Rust

learn Rust programming language

Prerequisites

  • nodemon - enables compile and run on file change.

Development

# run on file(s) change (ensure `nodemon` is installed)
# turn off dead_code warning
nodemon --exec "RUSTFLAGS=\"$RUSTFLAGS -A dead_code\" cargo run" src/main.rs

# watch tests (run `cargo test` when any file changes)
cargo watch -x check -x test

# show output (e.g. `println!`)
cargo watch -x 'test -- --nocapture'

# to get a stack backtrace on panic
RUST_BACKTRACE=1 cargo run

Notes

  • compiles to LLVM IR
  • guarantees memory safety
  • no GC. compiler generates code at compile time to clean up of memory for variable that go out of scope, etc. no overhead at runtime for this. this is what makes it performant. zero-cost abstractions
  • excellent compiler messages
    • if you managed to appease the compiler, there’s a good chance your code will work–barring any logic flaws
  • out-of-bounds access at runtime causes the program to immediately stop
  • ownership rules apply across multiple threads
  • either one mutable reference (read/write) OR many immutable (read-only) references
  • no Null, only Option
  • traits are like interfaces in other languages
  • includes macros for metaprogramming
  • concurrency support via threads, channels, mutex
  • can call C code via extern
  • Lifetimes are, in some ways, Rust’s most distinctive feature
    • rust lifetimes are not in other languages. essentially tells the compiler when it can generate code to free memory/variables. the responsibility the runtime GC in other languages is shifted to you to take care of and think of (zero cost abstraction? not so much … there is the human cost). see Understanding lifetimes in Rust - LogRocket Blog for details.
  • cargo workspaces

Option and Result

see Option and Result | Learning Rust

Option

// An output can have either Some value or no value/ None.
enum Option<T> { // T is a generic and it can contain any type of value.
    Some(T),
    None,
}

Result

  • If a function can produce an error, we have to use a Result
  • used for all I/O, conversions, etc. anything that can fail.
// A result can represent either success/ Ok or failure/ Err.
enum Result<T, E> { // T and E are generics.
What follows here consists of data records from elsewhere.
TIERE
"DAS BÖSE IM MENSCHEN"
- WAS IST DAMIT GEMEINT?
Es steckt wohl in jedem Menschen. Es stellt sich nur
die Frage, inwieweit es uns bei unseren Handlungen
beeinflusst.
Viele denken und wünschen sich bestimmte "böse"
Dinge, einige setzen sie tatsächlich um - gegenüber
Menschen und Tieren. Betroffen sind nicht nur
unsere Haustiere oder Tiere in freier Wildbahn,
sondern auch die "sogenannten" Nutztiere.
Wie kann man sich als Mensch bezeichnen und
T can contain any type of value, E can be any error.
    Ok(T),
    Err(E),
}

Smart Pointers (Box, Rc, Arc, Cell)

  • Box is for single ownership (single thread, stored on heap).
  • Rc is for multiple ownership (single thread, stored on heap).
  • Arc is for multiple ownership, but threadsafe (multi-thread, stored on heap).
  • Cell is for “interior mutability” for Copy types; that is, when you need to mutate something behind a &T.